— Problem statement —
Extract every line in the rows below that contains the word "delo", matching case exactly.

— The data —
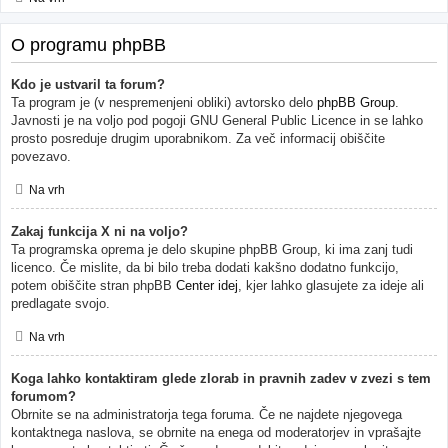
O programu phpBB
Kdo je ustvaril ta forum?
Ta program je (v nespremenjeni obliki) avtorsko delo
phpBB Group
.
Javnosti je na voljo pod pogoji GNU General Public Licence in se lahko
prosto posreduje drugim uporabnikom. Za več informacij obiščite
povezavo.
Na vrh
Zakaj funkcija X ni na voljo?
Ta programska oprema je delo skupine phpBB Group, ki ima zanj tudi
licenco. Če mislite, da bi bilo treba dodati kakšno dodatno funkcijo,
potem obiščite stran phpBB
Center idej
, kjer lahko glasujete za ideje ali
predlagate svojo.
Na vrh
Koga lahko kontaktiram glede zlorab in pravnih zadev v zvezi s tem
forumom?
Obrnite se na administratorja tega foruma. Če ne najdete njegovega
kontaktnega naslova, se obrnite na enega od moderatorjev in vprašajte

— Solution for this exercise —
Ta program je (v nespremenjeni obliki) avtorsko delo
Ta programska oprema je delo skupine phpBB Group, ki ima zanj tudi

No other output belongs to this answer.